What you will do
Pick out every line below that contains the word "Force", treating uppercase and lowercase letters as different.

━━━━

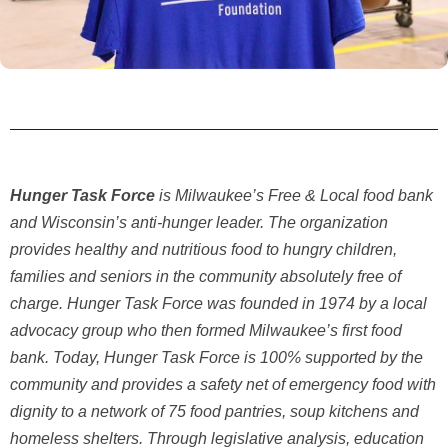
Hunger Task Force
is Milwaukee’s Free & Local food bank
and Wisconsin’s anti-hunger leader. The organization
provides healthy and nutritious food to hungry children,
families and seniors in the community absolutely free of
charge. Hunger Task Force was founded in 1974 by a local
advocacy group who then formed Milwaukee’s first food
bank. Today, Hunger Task Force is 100% supported by the
community and provides a safety net of emergency food with
dignity to a network of 75 food pantries, soup kitchens and
homeless shelters. Through legislative analysis,
education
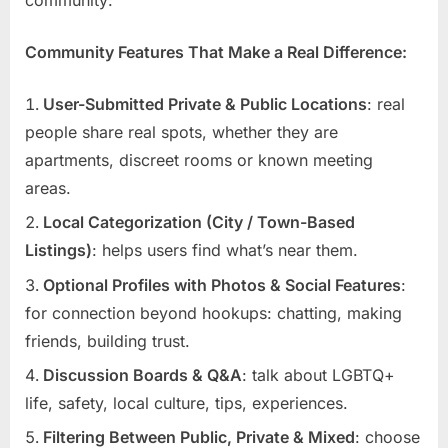
Community Features That Make a Real Difference:
User-Submitted Private & Public Locations
: real
people share real spots, whether they are
apartments, discreet rooms or known meeting
areas.
Local Categorization (City / Town-Based
Listings)
: helps users find what’s near them.
Optional Profiles with Photos & Social Features
:
for connection beyond hookups: chatting, making
friends, building trust.
Discussion Boards & Q&A
: talk about LGBTQ+
life, safety, local culture, tips, experiences.
Filtering Between Public, Private & Mixed
: choose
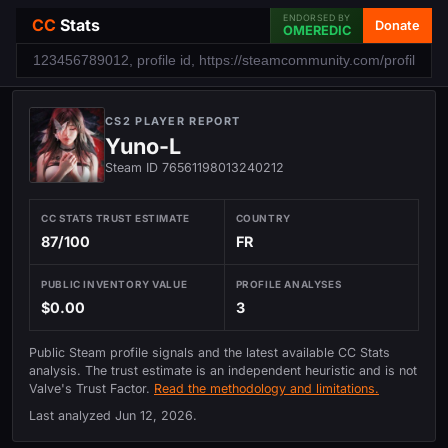
ENDORSED BY
CC
Stats
Donate
OMEREDIC
CS2 PLAYER REPORT
Yuno-L
Steam ID 76561198013240212
CC STATS TRUST ESTIMATE
COUNTRY
87/100
FR
PUBLIC INVENTORY VALUE
PROFILE ANALYSES
$0.00
3
Public Steam profile signals and the latest available CC Stats
analysis. The trust estimate is an independent heuristic and is not
Valve's Trust Factor.
Read the methodology and limitations.
Last analyzed
Jun 12, 2026
.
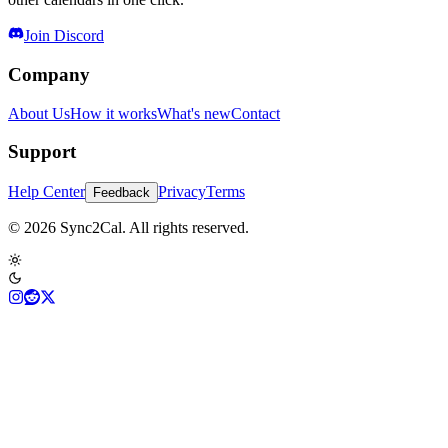
Join Discord
Company
About Us
How it works
What's new
Contact
Support
Help Center
Privacy
Terms
Feedback
© 2026 Sync2Cal. All rights reserved.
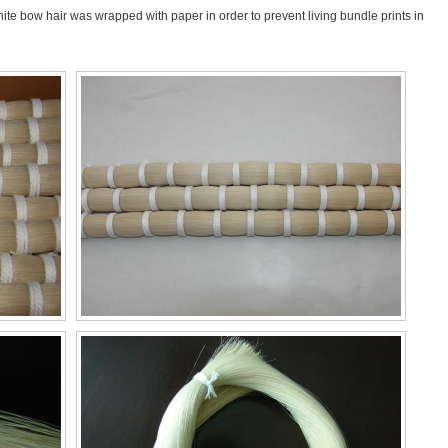
ite bow hair was wrapped with paper in order to prevent living bundle prints in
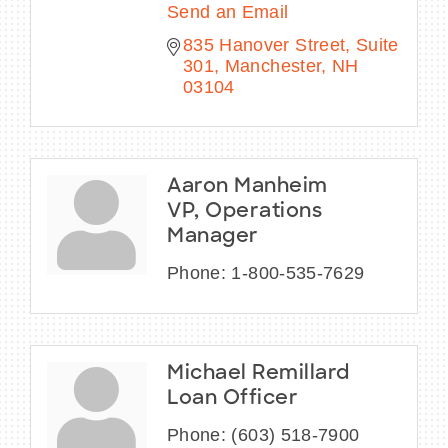
Send an Email
835 Hanover Street
Suite 
301
Manchester
NH
03104
Aaron Manheim
VP, Operations
Manager
Phone:
1-800-535-7629
Michael Remillard
Loan Officer
Phone:
(603) 518-7900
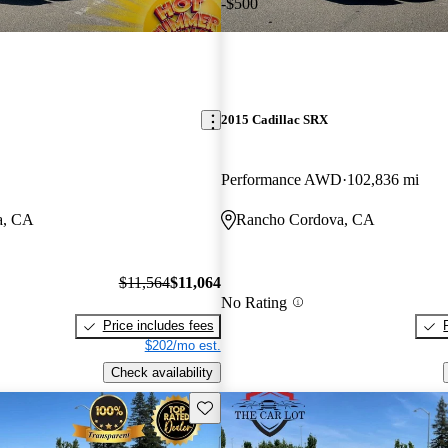
-$500
2015 Cadillac SRX
Performance AWD
102,836 mi
a, CA
Rancho Cordova, CA
$11,564
$11,064
No Rating
Price includes fees
$202/mo est.
Check availability
Save this listing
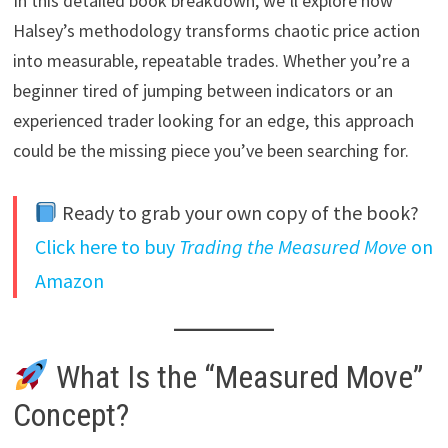
In this detailed book breakdown, we’ll explore how
Halsey’s methodology transforms chaotic price action
into measurable, repeatable trades. Whether you’re a
beginner tired of jumping between indicators or an
experienced trader looking for an edge, this approach
could be the missing piece you’ve been searching for.
Ready to grab your own copy of the book?
Click here to buy
Trading the Measured Move
on
Amazon
What Is the “Measured Move”
Concept?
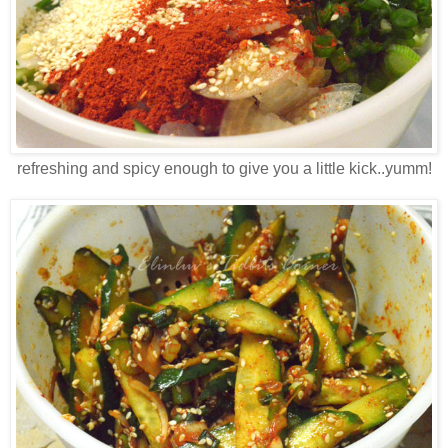
refreshing and spicy enough to give you a little kick..yumm!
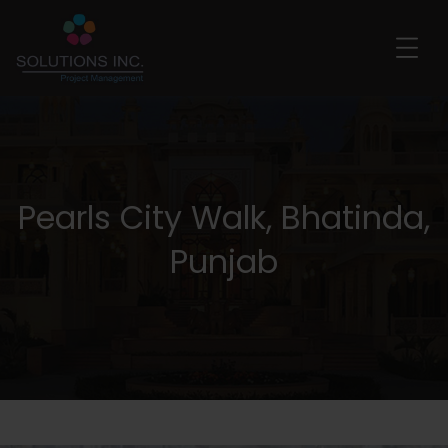
Pearls City Walk, Bhatinda,
Punjab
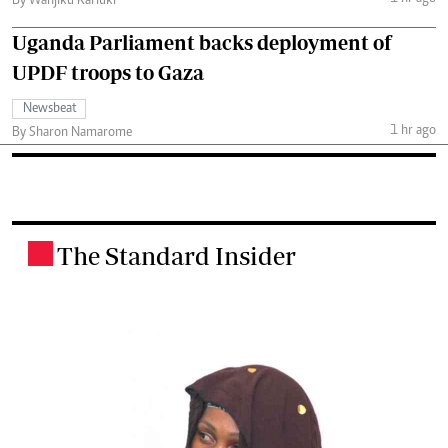
By Wanjiku Kariuki
Uganda Parliament backs deployment of
UPDF troops to Gaza
Newsbeat
1 hr ago
By Sharon Namarome
The Standard Insider
.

━━━━

Final answer
Hunger Task Force
charge. Hunger Task Force was founded in 1974 by a local
bank. Today, Hunger Task Force is 100% supported by the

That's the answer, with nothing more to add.